REQUIRED WORK:
Retype everything in the listing from the line containing "febrero 2022" down to the end of the listing, both ends included. Leave the pictures out of your answer.
DATASET EXCERPTS Start Marker
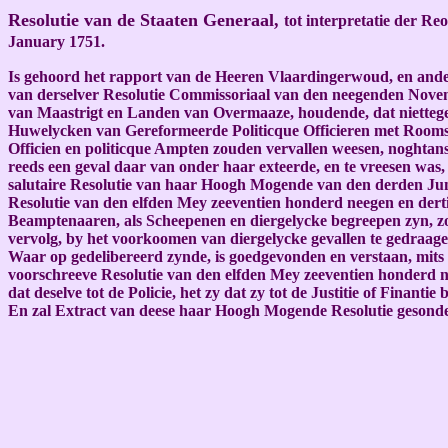
Resolutie van de Staaten Generaal,
tot interpretatie der R
January 1751.
Is gehoord het rapport van de Heeren Vlaardingerwoud, en ande
van derselver Resolutie Commissoriaal van den neegenden Novem
van Maastrigt en Landen van Overmaaze, houdende, dat nietteg
Huwelycken van Gereformeerde Politicque Officieren met Roomsch
Officien en politicque Ampten zouden vervallen weesen, noghtans 
reeds een geval daar van onder haar exteerde, en te vreesen wa
salutaire Resolutie van haar Hoogh Mogende van den derden Jun
Resolutie van den elfden Mey zeeventien honderd neegen en dertig
Beamptenaaren, als Scheepenen en diergelycke begreepen zyn, zo
vervolg, by het voorkoomen van diergelycke gevallen te gedraage
Waar op gedelibereerd zynde, is goedgevonden en verstaan, mits
voorschreeve Resolutie van den elfden Mey zeeventien honderd nee
dat deselve tot de Policie, het zy dat zy tot de Justitie of Fina
En zal Extract van deese haar Hoogh Mogende Resolutie gesonden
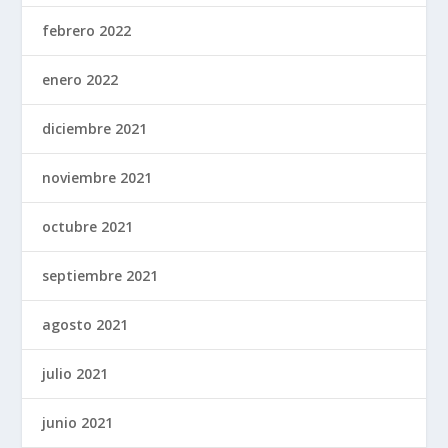
febrero 2022
enero 2022
diciembre 2021
noviembre 2021
octubre 2021
septiembre 2021
agosto 2021
julio 2021
junio 2021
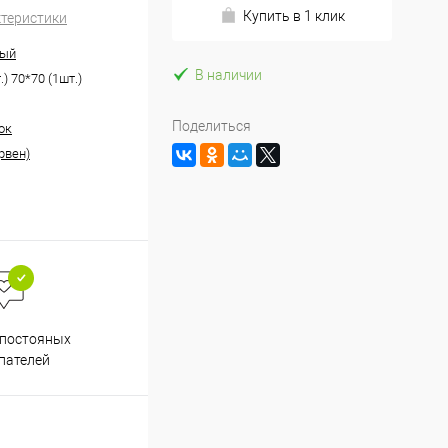
Купить в 1 клик
ктеристики
ный
В наличии
.) 70*70 (1шт.)
Поделиться
ок
рвен)
Весь ассортимент
 постояных
сертифицирован
пателей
DATASET EXCERPTS End Marker
COMPLETED TASK:
febrero 2022
enero 2022
diciembre 2021
noviembre 2021
octubre 2021
septiembre 2021
agosto 2021
julio 2021
junio 2021
Купить в 1 клик
ктеристики
ный
В наличии
.) 70*70 (1шт.)
Поделиться
ок
рвен)
Весь ассортимент
 постояных
сертифицирован
пателей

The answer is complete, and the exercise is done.